Meski memuji dominasi sang megabintang, Xhaka tidak gentar menghadapi tantangan di atas lapangan hijau. Ia secara terbuka menyatakan ambisinya untuk membawa mentalitas pejuang ala Amerika Latin ke dalam skuad Swiss. Menurutnya, tim asuhan Murat Yakin tersebut kerap dipandang sebelah mata, dan laga ini menjadi panggung pembuktian bagi kualitas kolektif mereka.

"Saya tidak yakin kami bisa menghentikannya sepenuhnya selama 90 atau 120 menit, namun kami akan berusaha memberikan perlawanan maksimal," ungkap Xhaka dalam konferensi pers. Ia menekankan bahwa kesuksesan akan diraih jika para pemain mampu melampaui batas kemampuan mereka sendiri dan menjaga kedisiplinan taktis sepanjang pertandingan.

Xhaka, yang memiliki pengalaman luas di Liga Premier Inggris, mengaku telah memetakan kekuatan lini tengah Argentina dengan cermat.
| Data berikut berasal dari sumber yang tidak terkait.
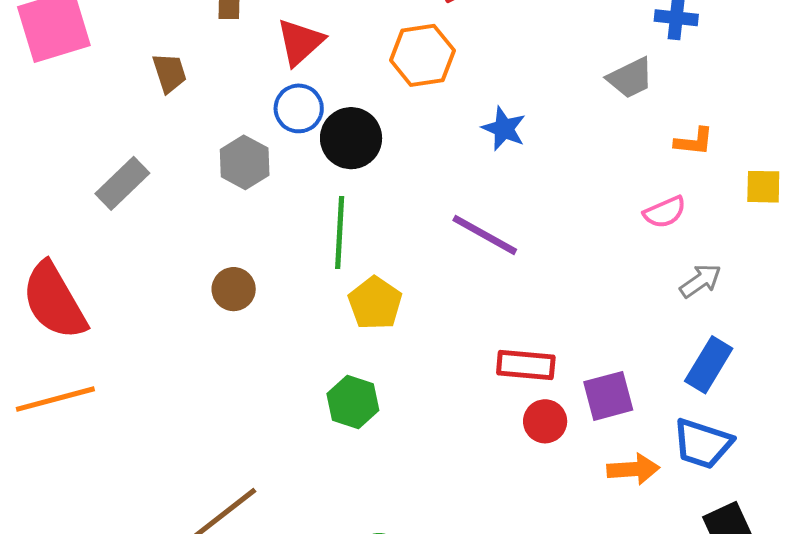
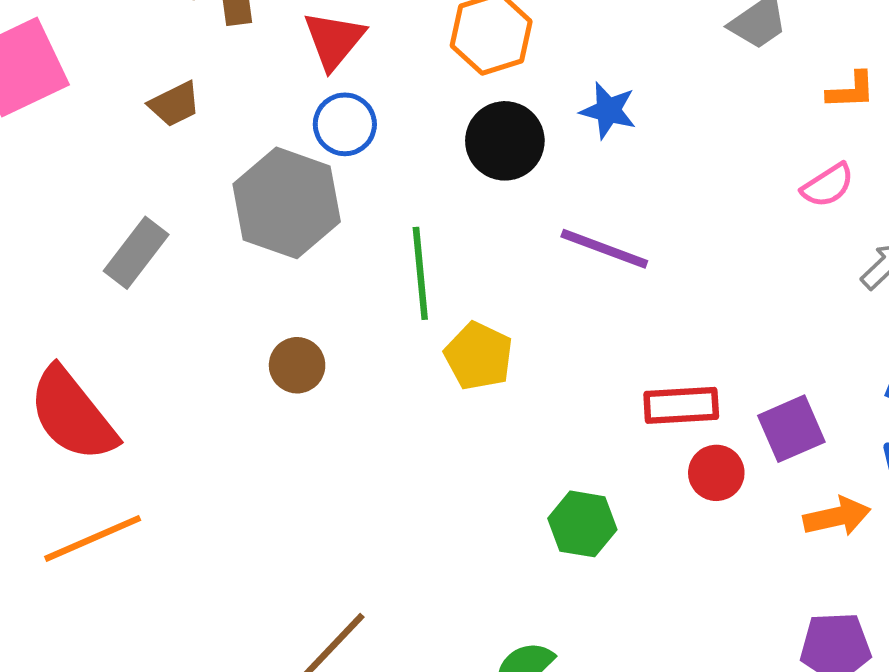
brown trapezoid: (169, 73) -> (175, 104), turned 90
black circle: (351, 138) -> (505, 141), moved
gray hexagon: (245, 162) -> (287, 203), size x1.6
green hexagon: (353, 402) -> (582, 524), moved

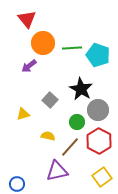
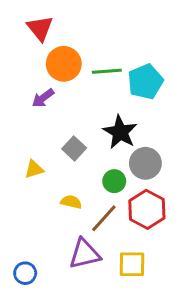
cyan pentagon: (98, 55) -> (145, 82), turned 30
yellow square: (102, 177) -> (132, 264), moved, turned 36

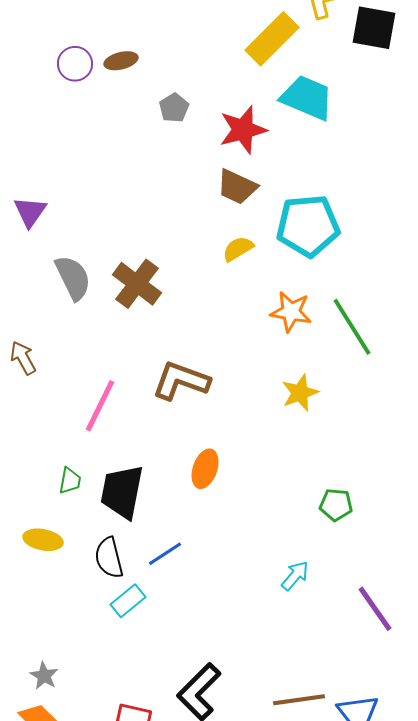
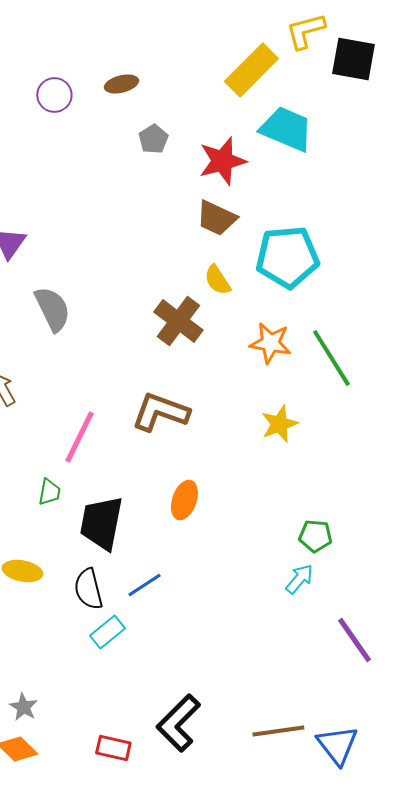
brown ellipse: (121, 61) -> (121, 84), moved
yellow semicircle: (238, 249) -> (217, 280), turned -92
brown cross: (137, 284) -> (178, 321), moved
green trapezoid: (70, 481) -> (49, 492), moved
cyan arrow: (295, 576) -> (299, 579), moved

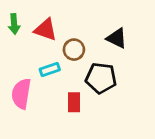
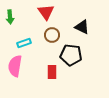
red triangle: (45, 30) -> (46, 12), moved, turned 36
cyan rectangle: (50, 70) -> (24, 43), moved

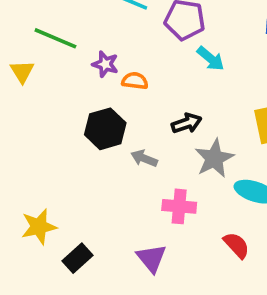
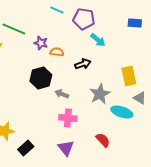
black arrow: (187, 123) -> (83, 64), moved
pink cross: (179, 206) -> (68, 118), moved
red semicircle: (236, 245) -> (103, 140), moved

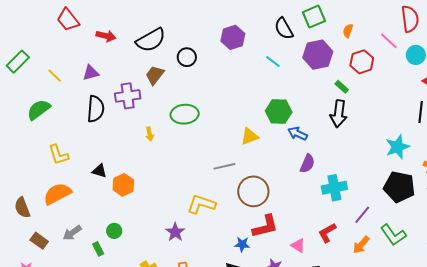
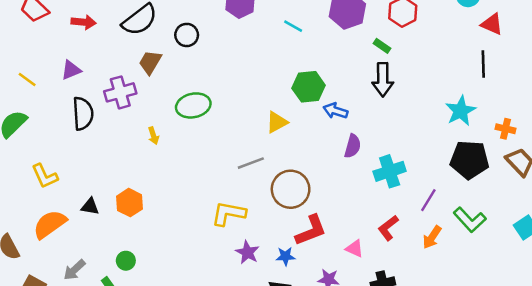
black triangle: (99, 171) -> (90, 207), moved
purple star: (175, 232) -> (247, 252), moved

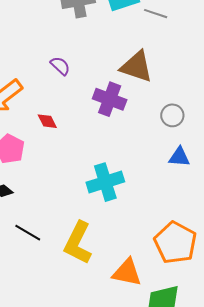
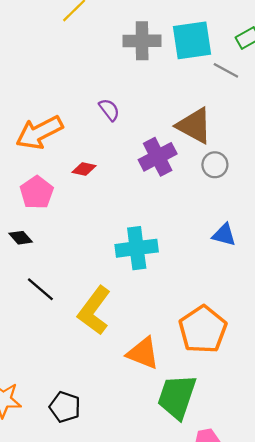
purple cross: (110, 99) -> (158, 157), turned 32
gray circle: (172, 115) -> (215, 165), moved
red diamond: (47, 121) -> (84, 169), turned -60

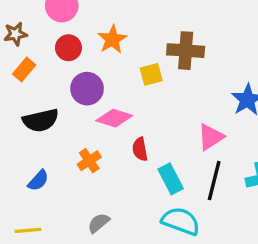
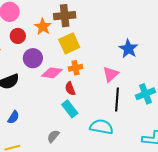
brown cross: (186, 51) -> (65, 16), moved
yellow square: (151, 74) -> (69, 43), size x1.5
orange cross: (89, 161) -> (75, 68), moved, turned 32
cyan rectangle: (171, 179) -> (70, 109), moved

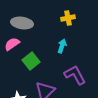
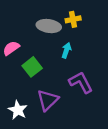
gray ellipse: (22, 23) -> (49, 26), moved

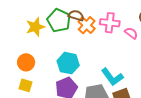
Ia merasa familiar dengan gaya bermain para gelandang Argentina dan berencana memanfaatkan pengetahuan tersebut untuk mengatur ritme permainan agar sesuai dengan strategi Swiss.

Lebih lanjut, kapten Swiss tersebut menegaskan bahwa kedekatan emosionalnya dengan pelatih Murat Yakin menjadi energi tambahan bagi tim. Baginya, rasa saling menghargai antara pemain dan pelatih adalah fondasi penting untuk meredam tekanan besar dari lawan yang diunggulkan seperti Argentina.